Curated by RSF Research Staff
Have we found the missing baryons?
Theoretical predictions of the amount of baryonic matter that should exist in the Universe does not match the amount that is observed - in fact it is off by more than a factor of 2. However, recent observations could have just found this missing baryonic matter!
Baryonic matter is any composite particle – known as a hadron - composed of quarks, such as protons and neutrons (note: mesons are also hadrons but are made of a quark and antiquark).
The standard theories on the origin and evolution of the universe suggest a process responsible for the production of elements heavier than hydrogen – known as big bang nucleosynthesis. This mechanism, along with inferences made from observations of the density fluctuations in the cosmic microwave background, predict baryonic matter to make up 4.9% of the critical density of the universe - that is the average density required for the Universe to just halt its expansion.
However, when the density of baryonic matter is determined from observations it falls 30-40% short of that which is predicted. Since 2012, astronomers have suspected that this missing baryonic matter may be hiding in the hot and tenuous filamentary gas between galaxies known as the Warm Hot Intergalactic Medium (WHIM). One of the problems in looking for the missing matter in the WHIM is its high temperature, ranging from 100,000 – 10 million Kelvin and thus the fact that most of the gas is ionized – making it near-invisible.

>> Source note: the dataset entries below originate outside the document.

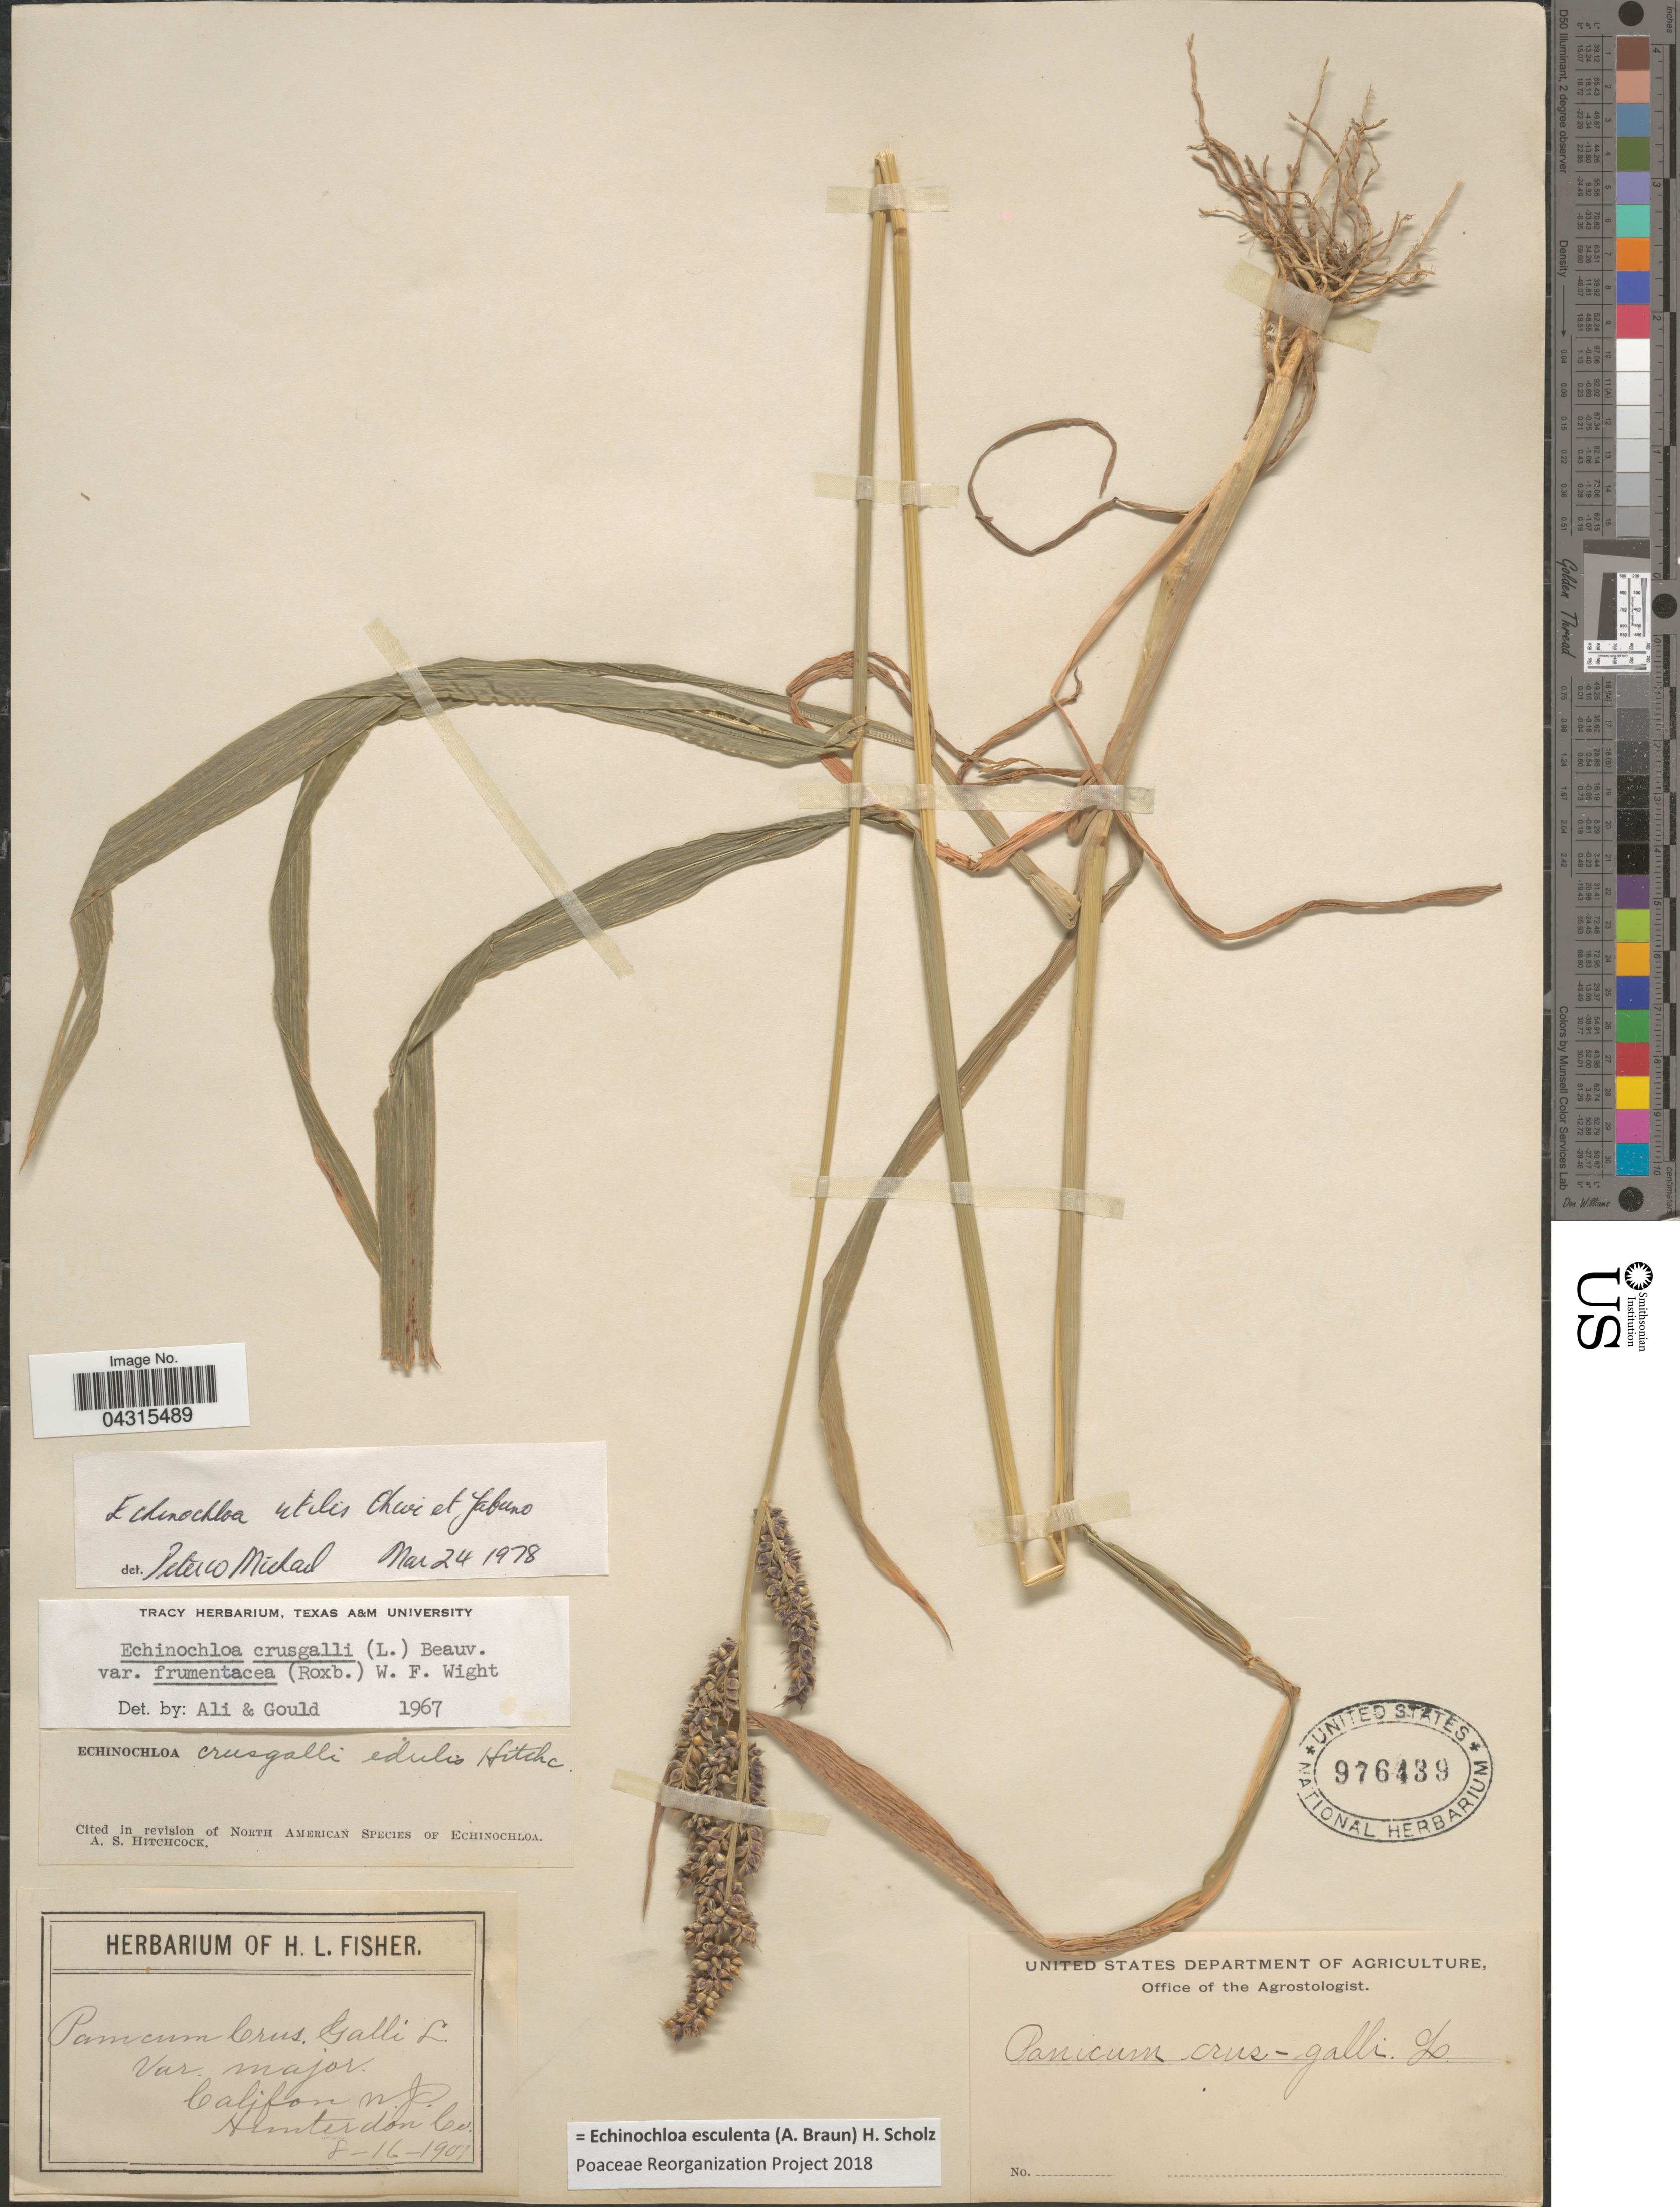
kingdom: Plantae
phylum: Tracheophyta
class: Liliopsida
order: Poales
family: Poaceae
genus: Echinochloa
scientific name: Echinochloa esculenta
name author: (A. Braun) H. Scholz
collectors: ex herb. of H. L. Fisher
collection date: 1901-08-16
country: United States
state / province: New Jersey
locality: Califon. Hunterdon Co.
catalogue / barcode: US 976439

To overcome this obstacle an international team of scientists realized that to achieve the high-signal-to-noise-ratio required to observe the missing baryonic matter, they needed extremely bright sources with the shortest possible exposure times – so they decided to look at quasars. Quasars, thought to be powered by super-massive black holes, are one of the brightest objects in the Universe. The X-ray light signal and subsequent X-ray spectra should therefore be strong enough to readily observe tracers of the missing baryonic matter in the space between the quasar and the telescope – and that is exactly what they found. Utilizing the X-ray Multi-Mirror Mission (XMM) telescope, observations were made of one of the brightest known quasars, 1ES 1553+113, revealing tracers in the form of ionized oxygen indicative of this missing mass.
"We found the missing baryons" said co-author Michael Shull
Future observations of more quasars should confirm this result allowing for theoretical models of the nature of our Universe to be built upon more robust observational data and further developed, such that more questions can be answered.